> _Problem description_
Return every line of the listing below without any change, keeping the original order.

> _Data for this task_
* begin *

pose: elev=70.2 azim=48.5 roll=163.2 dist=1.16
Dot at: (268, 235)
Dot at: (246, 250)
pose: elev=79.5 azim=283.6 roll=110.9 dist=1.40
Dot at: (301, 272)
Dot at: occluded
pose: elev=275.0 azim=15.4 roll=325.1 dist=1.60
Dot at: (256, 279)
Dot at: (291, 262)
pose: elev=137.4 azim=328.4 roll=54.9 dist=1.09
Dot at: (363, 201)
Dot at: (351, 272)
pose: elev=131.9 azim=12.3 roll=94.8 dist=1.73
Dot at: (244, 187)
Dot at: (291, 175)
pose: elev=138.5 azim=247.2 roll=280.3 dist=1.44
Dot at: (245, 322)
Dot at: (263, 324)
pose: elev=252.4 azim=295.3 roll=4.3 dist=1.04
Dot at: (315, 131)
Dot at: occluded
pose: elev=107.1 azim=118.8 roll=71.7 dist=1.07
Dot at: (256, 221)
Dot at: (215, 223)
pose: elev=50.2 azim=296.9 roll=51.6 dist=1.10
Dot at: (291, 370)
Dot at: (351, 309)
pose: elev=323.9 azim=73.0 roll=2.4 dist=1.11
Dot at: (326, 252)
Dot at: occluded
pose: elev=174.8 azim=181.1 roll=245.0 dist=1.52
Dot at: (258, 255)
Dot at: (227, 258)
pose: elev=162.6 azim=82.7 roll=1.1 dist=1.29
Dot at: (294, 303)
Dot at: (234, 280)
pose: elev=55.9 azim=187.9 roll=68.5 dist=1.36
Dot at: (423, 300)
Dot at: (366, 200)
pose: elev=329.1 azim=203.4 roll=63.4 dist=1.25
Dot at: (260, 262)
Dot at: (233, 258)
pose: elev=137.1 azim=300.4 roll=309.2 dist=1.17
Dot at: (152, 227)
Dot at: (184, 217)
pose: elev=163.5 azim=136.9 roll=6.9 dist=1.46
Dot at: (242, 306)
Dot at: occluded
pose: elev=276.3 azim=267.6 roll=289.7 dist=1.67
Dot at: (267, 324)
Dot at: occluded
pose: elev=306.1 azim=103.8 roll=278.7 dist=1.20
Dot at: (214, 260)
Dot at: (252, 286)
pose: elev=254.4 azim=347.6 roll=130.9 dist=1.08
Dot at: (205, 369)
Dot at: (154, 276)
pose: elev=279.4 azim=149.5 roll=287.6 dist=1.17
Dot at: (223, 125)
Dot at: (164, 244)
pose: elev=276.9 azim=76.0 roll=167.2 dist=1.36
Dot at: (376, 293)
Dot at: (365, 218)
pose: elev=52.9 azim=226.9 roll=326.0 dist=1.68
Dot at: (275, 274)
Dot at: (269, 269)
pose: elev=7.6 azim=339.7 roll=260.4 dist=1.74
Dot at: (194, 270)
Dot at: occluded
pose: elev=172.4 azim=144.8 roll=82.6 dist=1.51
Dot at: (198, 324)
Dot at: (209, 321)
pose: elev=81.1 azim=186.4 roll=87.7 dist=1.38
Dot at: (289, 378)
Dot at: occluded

* end *

> _Solution_
pose: elev=70.2 azim=48.5 roll=163.2 dist=1.16
Dot at: (268, 235)
Dot at: (246, 250)
pose: elev=79.5 azim=283.6 roll=110.9 dist=1.40
Dot at: (301, 272)
Dot at: occluded
pose: elev=275.0 azim=15.4 roll=325.1 dist=1.60
Dot at: (256, 279)
Dot at: (291, 262)
pose: elev=137.4 azim=328.4 roll=54.9 dist=1.09
Dot at: (363, 201)
Dot at: (351, 272)
pose: elev=131.9 azim=12.3 roll=94.8 dist=1.73
Dot at: (244, 187)
Dot at: (291, 175)
pose: elev=138.5 azim=247.2 roll=280.3 dist=1.44
Dot at: (245, 322)
Dot at: (263, 324)
pose: elev=252.4 azim=295.3 roll=4.3 dist=1.04
Dot at: (315, 131)
Dot at: occluded
pose: elev=107.1 azim=118.8 roll=71.7 dist=1.07
Dot at: (256, 221)
Dot at: (215, 223)
pose: elev=50.2 azim=296.9 roll=51.6 dist=1.10
Dot at: (291, 370)
Dot at: (351, 309)
pose: elev=323.9 azim=73.0 roll=2.4 dist=1.11
Dot at: (326, 252)
Dot at: occluded
pose: elev=174.8 azim=181.1 roll=245.0 dist=1.52
Dot at: (258, 255)
Dot at: (227, 258)
pose: elev=162.6 azim=82.7 roll=1.1 dist=1.29
Dot at: (294, 303)
Dot at: (234, 280)
pose: elev=55.9 azim=187.9 roll=68.5 dist=1.36
Dot at: (423, 300)
Dot at: (366, 200)
pose: elev=329.1 azim=203.4 roll=63.4 dist=1.25
Dot at: (260, 262)
Dot at: (233, 258)
pose: elev=137.1 azim=300.4 roll=309.2 dist=1.17
Dot at: (152, 227)
Dot at: (184, 217)
pose: elev=163.5 azim=136.9 roll=6.9 dist=1.46
Dot at: (242, 306)
Dot at: occluded
pose: elev=276.3 azim=267.6 roll=289.7 dist=1.67
Dot at: (267, 324)
Dot at: occluded
pose: elev=306.1 azim=103.8 roll=278.7 dist=1.20
Dot at: (214, 260)
Dot at: (252, 286)
pose: elev=254.4 azim=347.6 roll=130.9 dist=1.08
Dot at: (205, 369)
Dot at: (154, 276)
pose: elev=279.4 azim=149.5 roll=287.6 dist=1.17
Dot at: (223, 125)
Dot at: (164, 244)
pose: elev=276.9 azim=76.0 roll=167.2 dist=1.36
Dot at: (376, 293)
Dot at: (365, 218)
pose: elev=52.9 azim=226.9 roll=326.0 dist=1.68
Dot at: (275, 274)
Dot at: (269, 269)
pose: elev=7.6 azim=339.7 roll=260.4 dist=1.74
Dot at: (194, 270)
Dot at: occluded
pose: elev=172.4 azim=144.8 roll=82.6 dist=1.51
Dot at: (198, 324)
Dot at: (209, 321)
pose: elev=81.1 azim=186.4 roll=87.7 dist=1.38
Dot at: (289, 378)
Dot at: occluded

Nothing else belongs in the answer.